Die Behandlung gestaltet sich schwieriger, und die Überlebensrate vermindert sich, wenn sich der Krebs über die Schleimhautschicht in das tiefere Gewebe der Blase hinaus ausgebreitet hat.
Zu den Behandlungsmöglichkeiten gehören:
Operation – Beim oberflächlichen Krebs wird die Operation zur Entfernung der Krebsgeschwulst mit einem Zystoskop durchgeführt (das ist ein rohrförmiges Gerät, das durch die Harnröhre in die Blase eingeführt wird). Die Krebsgeschwulst kann weggeschnitten, verbrannt oder mit einem Hochenergie-Laser zerstört werden.
Fortgeschrittene Krebsstadien erfordern eine traditionelle chirurgische Vorgehensweise mit einem Schnitt durch die Bauchdecke. Die Blase kann teilweise oder vollständig entfernt werden.
Immuntherapie – Dabei werden Bakterienantigene durch ein Zystoskop in die Blase eingebracht. Wenn das Immunsystem des Körpers auf die Antigene reagiert, greift es gleichzeitig die Krebszellen an und zerstört sie.

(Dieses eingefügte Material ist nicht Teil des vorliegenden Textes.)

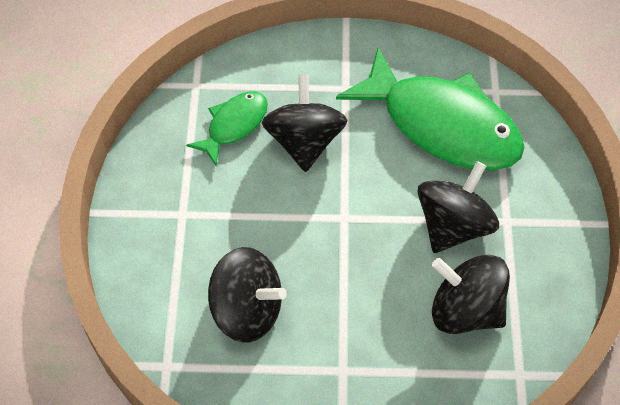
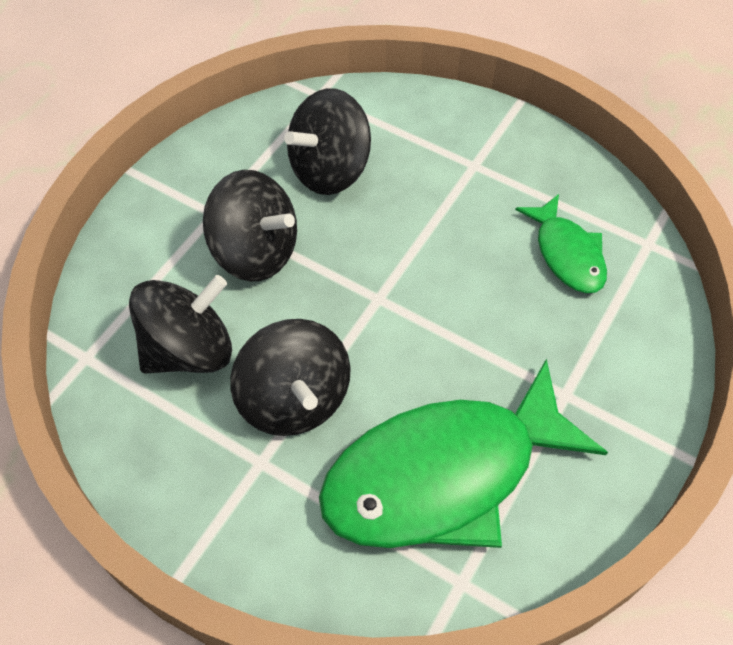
camera: 120 degrees right, 0 degrees up
black spinning top [262,75,348,172] -> black spinning top moved to [203,170,297,281]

Chemotherapie – Eine Kombination aus Medikamenten wird benutzt, um den Krebs zu zerstören. Eine Chemotherapie kann als Vorsichtsmaßnahme nach einer Operation eingesetzt werden, um sicherzustellen, daß die gesamte Krebsgeschwulst zerstört wird. Sie wird auch benutzt, um einen fortgeschrittenen Krebs zu behandeln, der bereits die Grenze der Blase überschritten hat.

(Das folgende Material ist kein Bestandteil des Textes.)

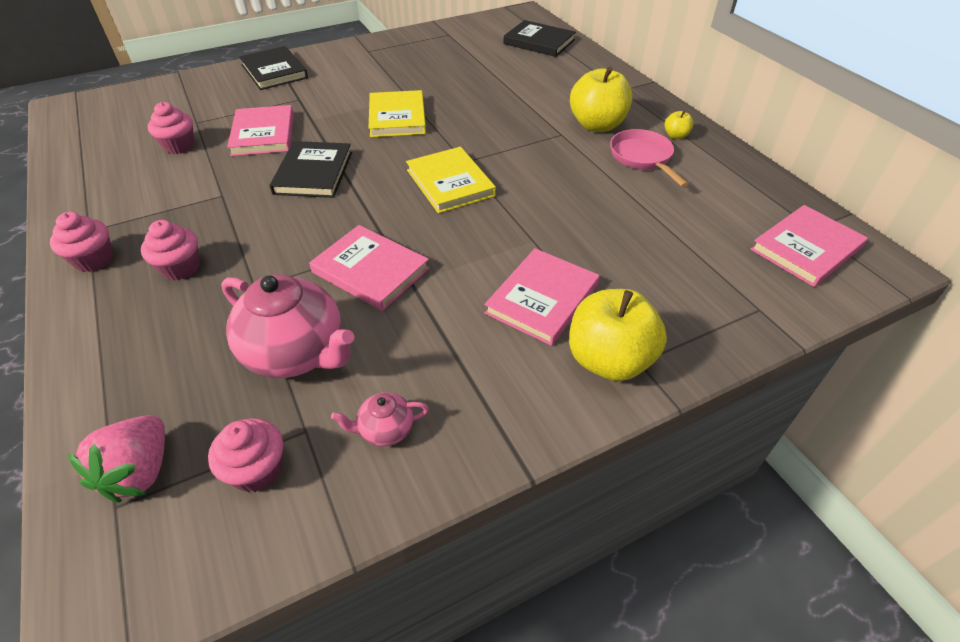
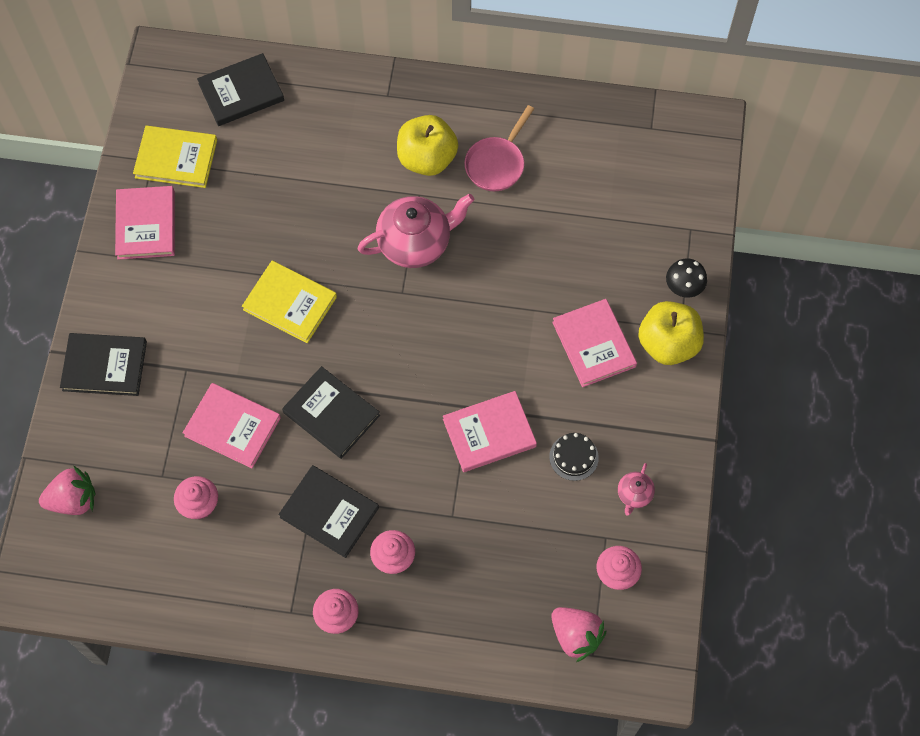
camera: 55 degrees left, 20 degrees up
pink teapot [221,274,355,378] -> pink teapot moved to [358,194,474,268]
yellow book [406,147,496,213] -> yellow book moved to [133,126,217,188]
pink pan [610,129,689,187] -> pink pan turned 75 degrees counterclockwise [464,105,534,191]
yellow apple [664,111,693,139] -> none
pink book [750,205,868,287] -> pink book moved to [115,186,175,260]
none -> pink strawberry [39,466,95,515]
none -> black book [278,465,379,558]
none -> black cake [549,433,599,481]
none -> black mushroom [666,258,707,298]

Strahlentherapie – Bei der Strahlentherapie wird energiereiche Strahlung eingesetzt, um die Krebszellen abzutöten. Sie wird manchmal auch dazu benutzt, um vor einer Operation eine Schrumpfung der Geschwulst zu erreichen oder in Kombination mit einer Chemotherapie anstelle einer Operation.